Ian Phillips - The Makings and Unmakings in the Making of Me: Affirming and Improving the Professional Practices of an Educator - The African Storyteller.

This study seeks to demonstrate how storytelling, so central in African oral traditions, has importance for framing inner conversations/dialogue and as a result of these inner conversations, the creation of one's own stories. These inner conversations recall important life events that have had influence on the shaping and masking of who I am in the world and the world in me - the makings and unmakings in the making of me.

In the study I will utilise stories to give evidence of the inner tensions that have impacted on my self-identity, living values, interpretation of experiences, attitudinal displays and live actions to show how who I am and my way of being has changed over time and that the prospect of further changes in the future remains. Yet, I also hope to show that despite this dynamic and ever-changing self, I have come to affirm a dynamic Africanness, predisposed to share loving relationships and be engaged democratically within my community - my African Worldview.

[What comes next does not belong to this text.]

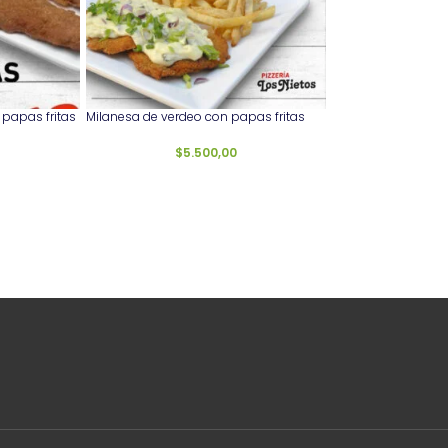
 papas fritas
Milanesa de verdeo con papas fritas
$
5.500,00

Therefore, I want to self-inquiry into the qualities of the African Storyteller in me, share how I have used these qualities and give evidence of how I have assisted others through 'storytelling as dialogue' in the finding of their qualities. I also want to inquiry collaboratively into whether my African World view can be affirmed/improved/integrated in my professional practices at the Sankofa Learning Centre/Mandiani Project.

Furthermore, it is my view that storytelling as a presentational form has importance beyond that of self, and I intend to evidence how the sharing of stories offers too, the decided prospect of building positive dialogue/relationships between individuals, with members of families, people in organisations, groups in communities and amongst nations.